Task to complete:
Locate each line below that includes "siendo" and reproduce it.

---*---

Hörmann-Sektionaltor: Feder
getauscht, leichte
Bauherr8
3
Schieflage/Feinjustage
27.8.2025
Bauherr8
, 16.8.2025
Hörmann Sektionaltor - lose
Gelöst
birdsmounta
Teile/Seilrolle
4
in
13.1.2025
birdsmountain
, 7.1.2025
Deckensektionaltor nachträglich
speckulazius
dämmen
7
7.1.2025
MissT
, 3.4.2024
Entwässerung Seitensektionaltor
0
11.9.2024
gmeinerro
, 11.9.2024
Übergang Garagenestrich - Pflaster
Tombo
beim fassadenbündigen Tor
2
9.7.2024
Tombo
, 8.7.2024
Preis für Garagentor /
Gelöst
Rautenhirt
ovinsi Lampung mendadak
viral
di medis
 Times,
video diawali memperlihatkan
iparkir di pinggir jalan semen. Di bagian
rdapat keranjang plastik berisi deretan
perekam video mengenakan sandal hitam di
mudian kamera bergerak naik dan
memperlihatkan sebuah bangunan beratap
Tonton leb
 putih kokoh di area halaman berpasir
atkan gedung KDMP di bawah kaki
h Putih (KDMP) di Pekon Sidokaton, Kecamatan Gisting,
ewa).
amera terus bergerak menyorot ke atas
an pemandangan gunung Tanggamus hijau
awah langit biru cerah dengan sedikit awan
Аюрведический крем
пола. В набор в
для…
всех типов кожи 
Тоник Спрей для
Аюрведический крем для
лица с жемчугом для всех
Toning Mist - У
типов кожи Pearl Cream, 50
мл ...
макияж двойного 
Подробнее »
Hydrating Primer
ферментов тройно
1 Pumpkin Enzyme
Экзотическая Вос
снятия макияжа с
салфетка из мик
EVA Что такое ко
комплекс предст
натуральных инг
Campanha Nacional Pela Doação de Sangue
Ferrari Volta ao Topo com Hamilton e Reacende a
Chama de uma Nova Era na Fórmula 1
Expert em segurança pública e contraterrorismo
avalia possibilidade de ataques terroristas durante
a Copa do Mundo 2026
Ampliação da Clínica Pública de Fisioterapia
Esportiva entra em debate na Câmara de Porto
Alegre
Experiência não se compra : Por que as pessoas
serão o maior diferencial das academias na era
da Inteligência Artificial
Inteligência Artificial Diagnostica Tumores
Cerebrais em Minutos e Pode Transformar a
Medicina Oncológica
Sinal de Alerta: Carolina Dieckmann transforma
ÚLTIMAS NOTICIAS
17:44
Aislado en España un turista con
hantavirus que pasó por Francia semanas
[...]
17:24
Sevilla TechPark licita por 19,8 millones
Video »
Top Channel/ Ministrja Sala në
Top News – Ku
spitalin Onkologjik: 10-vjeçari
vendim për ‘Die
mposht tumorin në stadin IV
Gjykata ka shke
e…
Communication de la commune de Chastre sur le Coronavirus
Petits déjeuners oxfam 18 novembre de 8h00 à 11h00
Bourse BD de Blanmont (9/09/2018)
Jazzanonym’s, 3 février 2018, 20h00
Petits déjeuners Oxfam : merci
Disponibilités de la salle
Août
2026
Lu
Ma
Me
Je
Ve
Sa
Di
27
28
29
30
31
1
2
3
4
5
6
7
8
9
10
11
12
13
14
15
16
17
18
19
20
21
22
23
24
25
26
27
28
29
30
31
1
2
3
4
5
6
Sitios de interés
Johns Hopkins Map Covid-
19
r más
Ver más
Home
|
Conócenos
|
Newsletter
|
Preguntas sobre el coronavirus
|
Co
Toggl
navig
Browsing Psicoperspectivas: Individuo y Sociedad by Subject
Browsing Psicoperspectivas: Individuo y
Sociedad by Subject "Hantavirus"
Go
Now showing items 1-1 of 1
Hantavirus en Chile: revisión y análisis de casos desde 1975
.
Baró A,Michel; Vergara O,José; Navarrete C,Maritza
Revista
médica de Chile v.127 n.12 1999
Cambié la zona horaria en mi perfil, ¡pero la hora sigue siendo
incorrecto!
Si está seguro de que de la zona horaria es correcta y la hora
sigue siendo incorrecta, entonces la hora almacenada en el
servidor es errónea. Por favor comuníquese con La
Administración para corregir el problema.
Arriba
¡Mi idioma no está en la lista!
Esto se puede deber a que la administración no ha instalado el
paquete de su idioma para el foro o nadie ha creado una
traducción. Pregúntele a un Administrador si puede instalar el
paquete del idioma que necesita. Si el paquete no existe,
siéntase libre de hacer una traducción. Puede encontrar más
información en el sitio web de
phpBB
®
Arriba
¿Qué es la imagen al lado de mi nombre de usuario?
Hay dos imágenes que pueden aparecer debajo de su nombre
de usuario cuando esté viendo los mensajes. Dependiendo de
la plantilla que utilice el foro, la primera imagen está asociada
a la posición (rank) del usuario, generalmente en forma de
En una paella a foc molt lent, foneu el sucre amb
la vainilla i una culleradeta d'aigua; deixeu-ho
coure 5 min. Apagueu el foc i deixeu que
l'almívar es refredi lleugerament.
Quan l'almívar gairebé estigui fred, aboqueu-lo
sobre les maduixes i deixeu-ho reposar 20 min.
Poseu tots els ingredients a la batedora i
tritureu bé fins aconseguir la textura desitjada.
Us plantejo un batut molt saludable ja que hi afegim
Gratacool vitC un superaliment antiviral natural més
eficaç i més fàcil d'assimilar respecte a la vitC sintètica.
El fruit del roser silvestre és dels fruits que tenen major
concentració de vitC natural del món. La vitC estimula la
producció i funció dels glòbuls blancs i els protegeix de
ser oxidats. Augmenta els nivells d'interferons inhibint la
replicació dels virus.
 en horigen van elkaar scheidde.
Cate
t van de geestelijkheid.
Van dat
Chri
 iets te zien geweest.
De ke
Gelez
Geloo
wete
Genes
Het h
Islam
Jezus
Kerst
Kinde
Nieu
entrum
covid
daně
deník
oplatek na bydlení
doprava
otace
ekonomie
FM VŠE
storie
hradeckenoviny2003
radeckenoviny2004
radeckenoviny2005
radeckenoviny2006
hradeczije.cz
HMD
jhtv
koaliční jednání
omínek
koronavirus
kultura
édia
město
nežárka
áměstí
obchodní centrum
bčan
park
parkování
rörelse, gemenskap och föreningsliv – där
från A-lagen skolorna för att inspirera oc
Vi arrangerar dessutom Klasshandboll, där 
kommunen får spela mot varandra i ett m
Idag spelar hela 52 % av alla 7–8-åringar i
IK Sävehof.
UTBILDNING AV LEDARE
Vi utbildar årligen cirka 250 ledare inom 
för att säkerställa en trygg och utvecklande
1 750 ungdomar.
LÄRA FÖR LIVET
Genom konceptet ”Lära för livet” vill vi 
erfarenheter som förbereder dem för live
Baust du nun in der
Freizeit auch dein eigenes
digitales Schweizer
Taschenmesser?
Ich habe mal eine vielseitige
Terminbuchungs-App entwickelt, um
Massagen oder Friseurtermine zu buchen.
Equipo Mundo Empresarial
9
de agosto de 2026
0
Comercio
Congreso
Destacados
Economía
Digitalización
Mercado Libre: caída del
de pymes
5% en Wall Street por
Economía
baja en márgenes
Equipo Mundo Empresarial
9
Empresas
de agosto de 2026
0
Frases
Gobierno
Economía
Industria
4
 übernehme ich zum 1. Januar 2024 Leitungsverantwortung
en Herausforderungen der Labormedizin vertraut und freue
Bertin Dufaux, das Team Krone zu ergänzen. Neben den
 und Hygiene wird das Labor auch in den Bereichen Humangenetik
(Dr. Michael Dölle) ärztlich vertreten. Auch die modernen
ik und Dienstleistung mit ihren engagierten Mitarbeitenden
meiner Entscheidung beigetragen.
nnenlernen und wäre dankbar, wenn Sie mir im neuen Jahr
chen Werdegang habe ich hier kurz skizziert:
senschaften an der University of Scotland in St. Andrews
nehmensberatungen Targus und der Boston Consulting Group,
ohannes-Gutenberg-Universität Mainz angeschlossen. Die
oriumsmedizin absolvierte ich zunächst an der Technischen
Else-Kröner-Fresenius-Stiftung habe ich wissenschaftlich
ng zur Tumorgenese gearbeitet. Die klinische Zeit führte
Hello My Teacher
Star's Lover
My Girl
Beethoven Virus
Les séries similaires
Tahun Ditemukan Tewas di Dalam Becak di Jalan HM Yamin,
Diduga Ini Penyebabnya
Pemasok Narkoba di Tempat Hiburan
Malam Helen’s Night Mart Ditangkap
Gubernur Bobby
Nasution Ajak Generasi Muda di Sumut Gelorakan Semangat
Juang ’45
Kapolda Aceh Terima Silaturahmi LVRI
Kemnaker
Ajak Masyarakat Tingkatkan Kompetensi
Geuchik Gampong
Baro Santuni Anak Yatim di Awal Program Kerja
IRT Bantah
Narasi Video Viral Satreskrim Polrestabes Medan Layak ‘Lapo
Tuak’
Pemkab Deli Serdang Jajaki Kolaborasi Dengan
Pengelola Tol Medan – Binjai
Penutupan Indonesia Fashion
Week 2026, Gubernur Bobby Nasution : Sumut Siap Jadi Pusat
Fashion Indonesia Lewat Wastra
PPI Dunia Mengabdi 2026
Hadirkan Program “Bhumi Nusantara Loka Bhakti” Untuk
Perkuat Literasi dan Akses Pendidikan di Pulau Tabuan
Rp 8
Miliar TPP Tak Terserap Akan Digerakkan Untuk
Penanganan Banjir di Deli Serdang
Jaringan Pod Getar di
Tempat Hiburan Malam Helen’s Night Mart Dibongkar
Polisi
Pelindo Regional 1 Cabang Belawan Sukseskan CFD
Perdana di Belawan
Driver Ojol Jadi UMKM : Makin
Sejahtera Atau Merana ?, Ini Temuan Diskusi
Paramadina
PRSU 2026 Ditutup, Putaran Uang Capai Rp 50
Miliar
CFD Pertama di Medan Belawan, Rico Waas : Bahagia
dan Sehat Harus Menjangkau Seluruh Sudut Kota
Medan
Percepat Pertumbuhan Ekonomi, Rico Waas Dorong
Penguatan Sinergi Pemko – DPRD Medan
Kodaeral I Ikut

---*---

Solution for this task:
Cambié la zona horaria en mi perfil, ¡pero la hora sigue siendo
sigue siendo incorrecta, entonces la hora almacenada en el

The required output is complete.